SET PROBLEM 1 - From the Rolle's theorem thread, extract the passage from "Rolle's theorem is applicable,if" to "So, the answer is option a, c= 3π/4.", word for word.
SET PROBLEM 2 - In the Rolle's theorem thread, what value of c does Answer 1 reach, and which option does it pick?

GIVEN TEXT -
Question

If we apply the Rolle's theorem to f(x)=eˣsinx x ∈[0,π ],then c=.......,Select Proper option from the given options.
(a) 3π/4
(b) 5π/4
(c) π/4
(d) 7π/4

Answer 1

Rolle's theorem is application of mean value theorem. in case of mean value theorem, f(x) is defined and continuous on the interval [a,b] and differentiable on (a,b), then there is at least one number c in the interval (a,b) (that is a< c < b) such that $f'(c)=\frac{f(b)-f(a)}{b-a}$
if f'(c) = 0, it is said as Rolle's theorem,

here, f(x) = e^xsinx , x belongs to [0, π]
now, f'(x) = e^xsinx + e^xcosx
take a point c in interval [0, π] such that 0 < c < π.
then, from. Rolle's theorem, f'(c) =0
e^c [sinc + cosc] = 0
we know, e^c ≠ 0 so, [sinc + cosc] =0
sinc = -cosc
tanc = -1 = tan(π - π/4) = tan3π/4
c = 3π/4

hence, option (a) is correct.

Answer 2

Hello,

Answer:The answer is option a, c= 3π/4.

Solution:

Rolle's theorem is applicable,if

1) function is continuous in given closed interval.

2) function is differentiable in given closed interval.
3) f(a)=f(b)

we need not to check these conditions, here since function is Rolle's applicable.

$f(x) = {e}^{x} sinx \\ f'(x) = {e}^{x}sinx + {e}^{x} cosx \\ \\ f'(c) = {e}^{c}sin \: c + {e}^{c} cosc = 0 \\ {e}^{c} (sin \: c + cos \: c) = 0 \\ \\ sin \: c = - cos \: c \\ \frac{sin \: c}{cos \: c} = - 1 \\ \\ tan \: c = - 1 \\ \\ tan \: c = tan \: (\pi - \frac{\pi}{4} ) = tan \: ( \frac{3\pi}{4} ) \\ \\ c = \frac{3\pi}{4}$
So, the answer is option a, c= 3π/4.

Hope it helps you.

DATA PROVIDED -
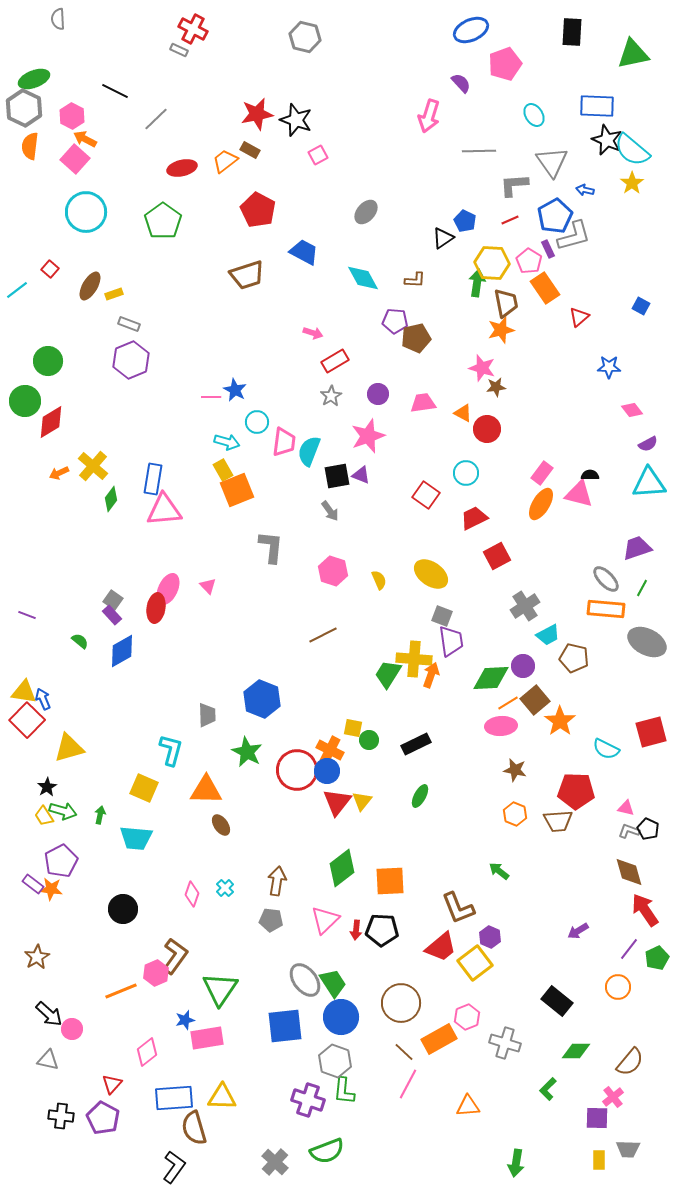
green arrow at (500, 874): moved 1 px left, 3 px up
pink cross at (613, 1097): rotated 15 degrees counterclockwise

FULL OUTPUT 1 -
Rolle's theorem is applicable,if

1) function is continuous in given closed interval.

2) function is differentiable in given closed interval.
3) f(a)=f(b)

we need not to check these conditions, here since function is Rolle's applicable.

$f(x) = {e}^{x} sinx \\ f'(x) = {e}^{x}sinx + {e}^{x} cosx \\ \\ f'(c) = {e}^{c}sin \: c + {e}^{c} cosc = 0 \\ {e}^{c} (sin \: c + cos \: c) = 0 \\ \\ sin \: c = - cos \: c \\ \frac{sin \: c}{cos \: c} = - 1 \\ \\ tan \: c = - 1 \\ \\ tan \: c = tan \: (\pi - \frac{\pi}{4} ) = tan \: ( \frac{3\pi}{4} ) \\ \\ c = \frac{3\pi}{4}$
So, the answer is option a, c= 3π/4.

FULL OUTPUT 2 - Answer 1 finds c = 3π/4 and picks option (a).